The chart I showed was the comparison between the phi*Pn and phi*Mn from this process. I don't believe this is the correct approach. It does not compare apples to apples.

I changed to choosing an axial load, Pu, then iterating values of c until the sum of compression (0.85*f'c*Acomp + Pu) and tension loads (As*fs) equal zero. I get a result that more closely resembles your results.

Thank you for your input.

 

[IDS]

I have now updated my concrete section analysis spreadsheet to work automatically with any selected units, and to work to the ACI 318 code, as well as the Australian codes. The revised file can be downloaded from:

http://newtonexcelbach.wordpress.com/2012/08/09/uls-analysis-of-concrete-beams-now-with-added-units/

Generating the interaction diagram for the T section to the ACI code (see attached) throws some light on what is happening.
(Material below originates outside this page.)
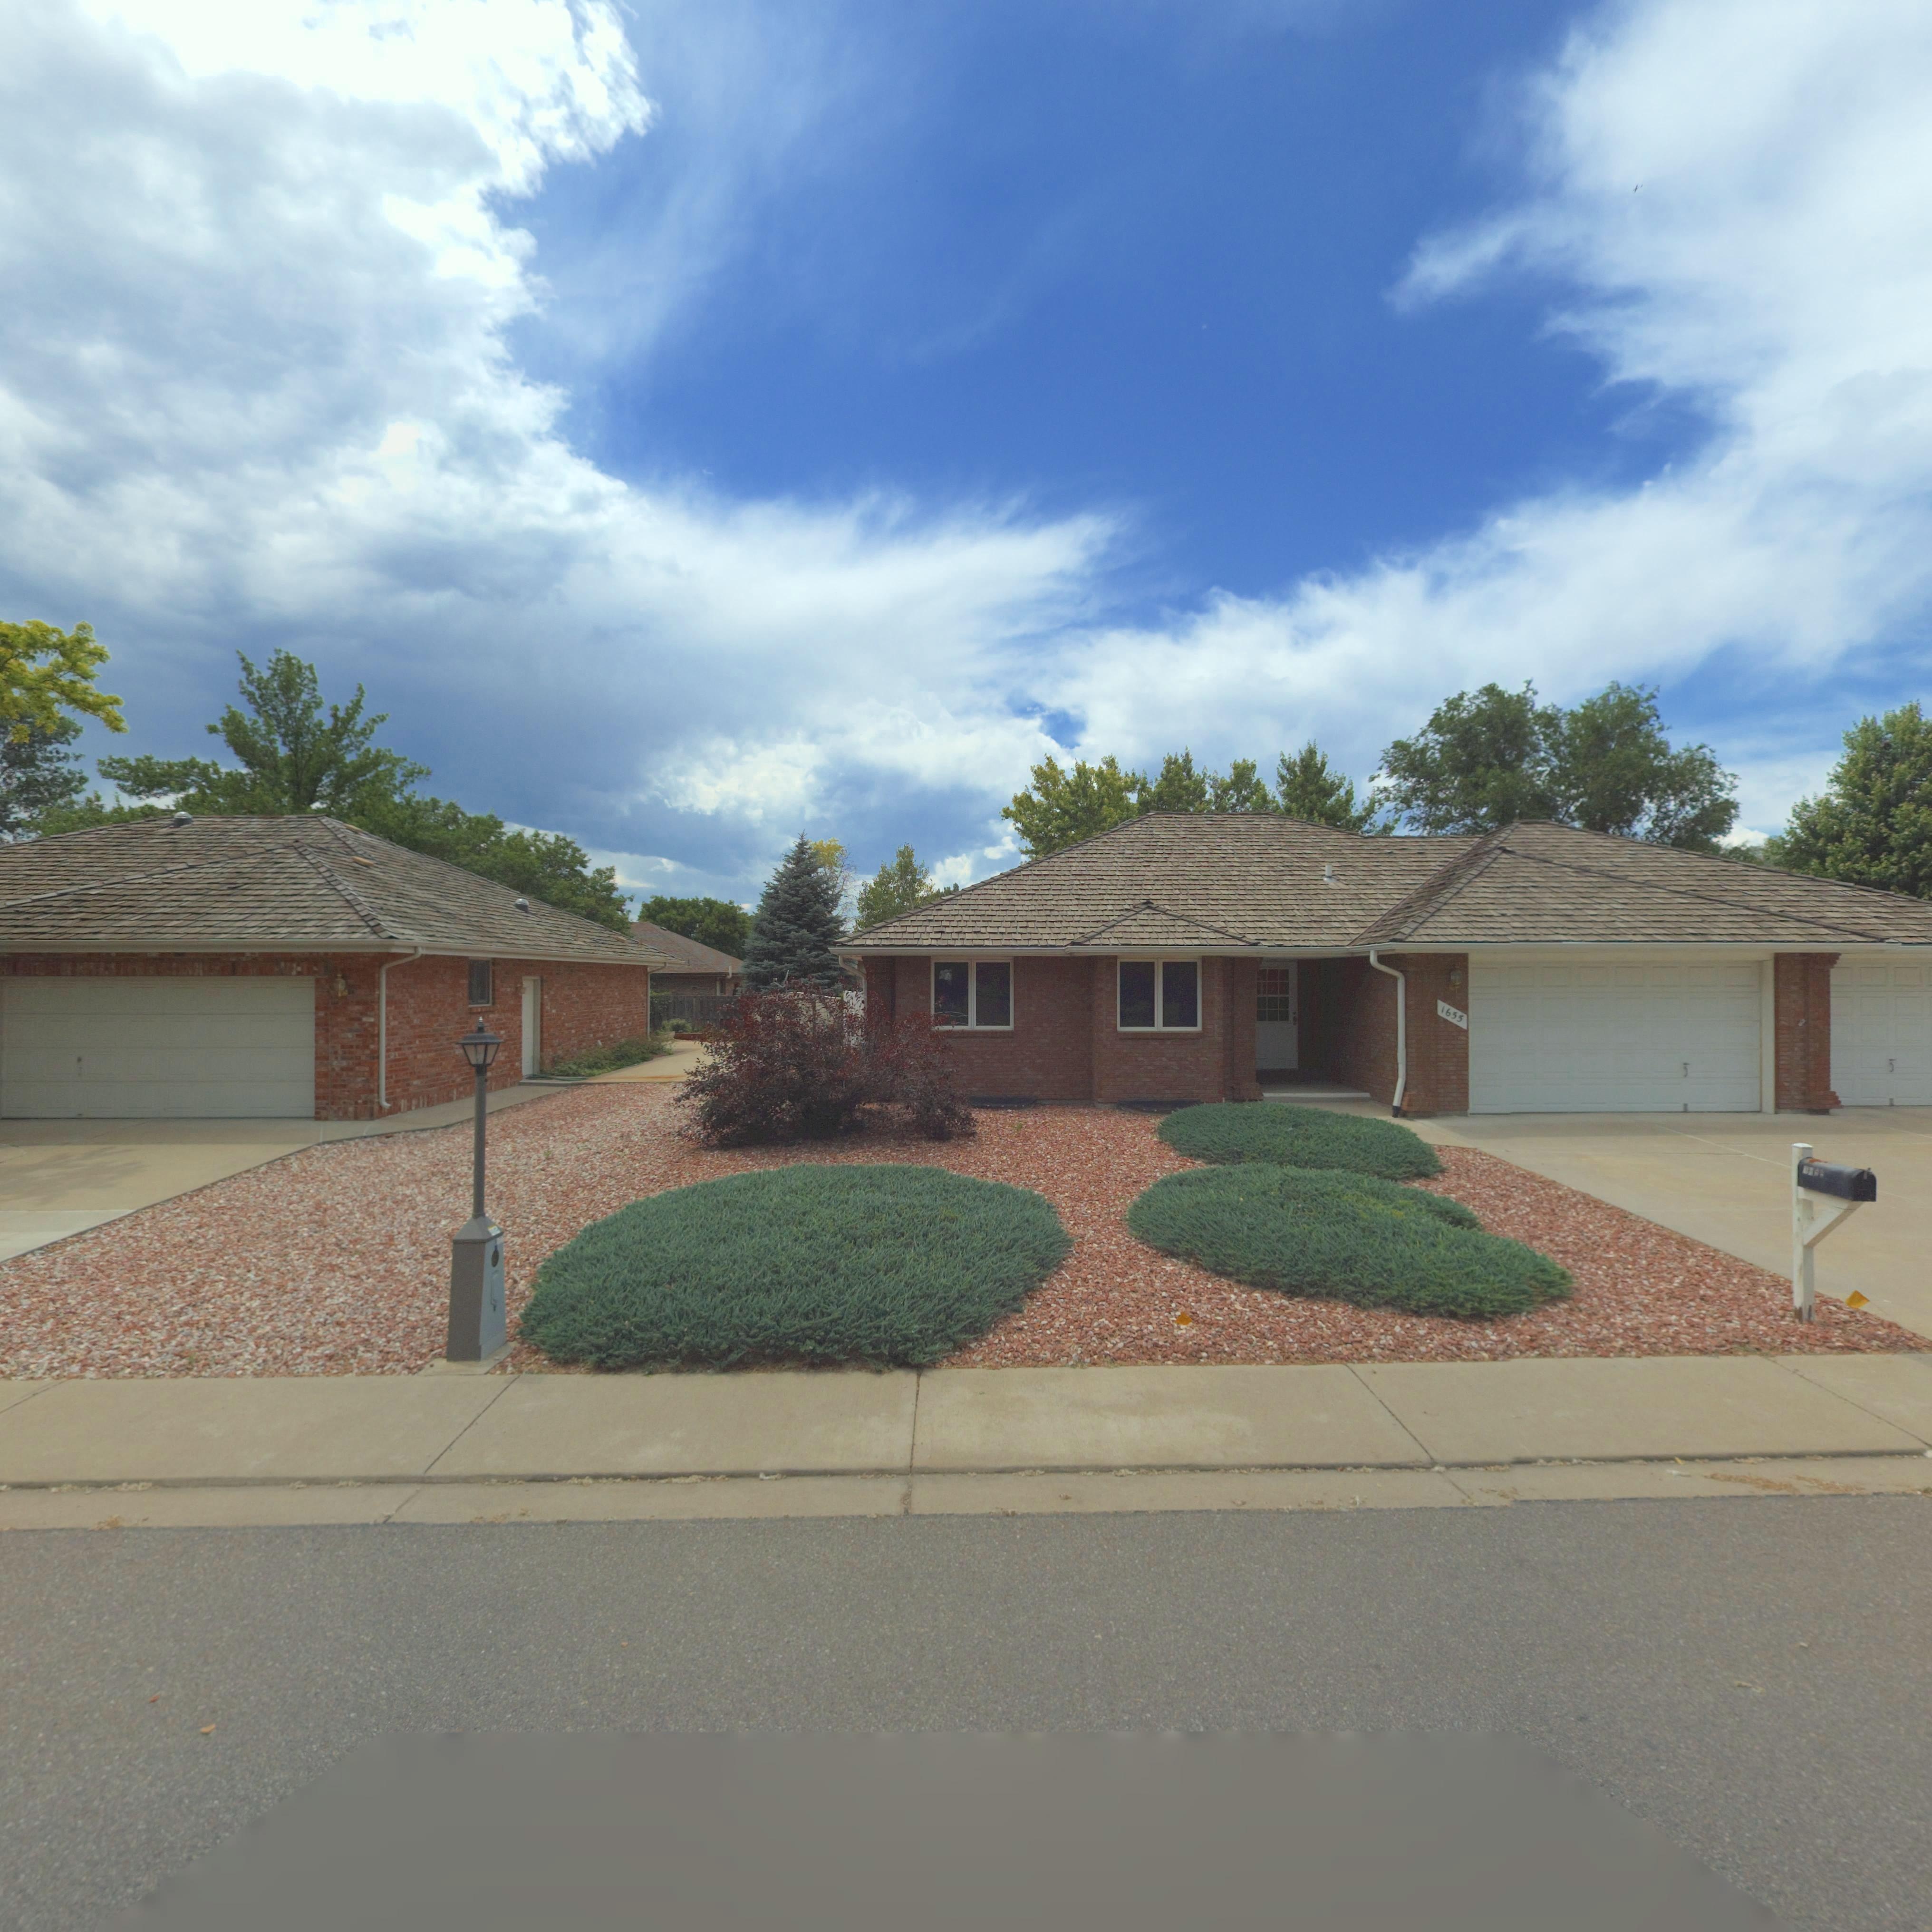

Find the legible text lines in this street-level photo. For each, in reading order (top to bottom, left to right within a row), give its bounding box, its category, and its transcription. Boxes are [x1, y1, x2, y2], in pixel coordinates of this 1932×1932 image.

The reduction factor on ultimate moment capacity goes from 0.9 for tension controlled sections to 0.65 for compression controlled sections. It so happens that the depth of the compression zone at the axial load limit for tension control is very close to the bottom of the flange, so the additional axial load when the NA reaches the position for compression control is very small, and Phi.P actually reduces. The result is that instead of getting a gradual transition in the Phi value it jumps straight from 0.9 to 0.65, and there is a jump in the position of the NA.

Looking at the Mu and Phi.Mu lines on the attached graph should clarify wjat is happening.

Doug Jenkins
Interactive Design Services

http://newtonexcelbach.wordpress.com/

 

[ishvaaag]

Just for completeness, from PCA notes to ACI 318-08, the confirmation of that a linear interpolation between 0.65 and 0.9 is permitted for the points in the interaction diagram between the compression controlled zone and tension controlled zone.

PCA notes to 318-08 also has example 6.4 showing the basics of construction of a code-based Axial load-Moment interaction diagram.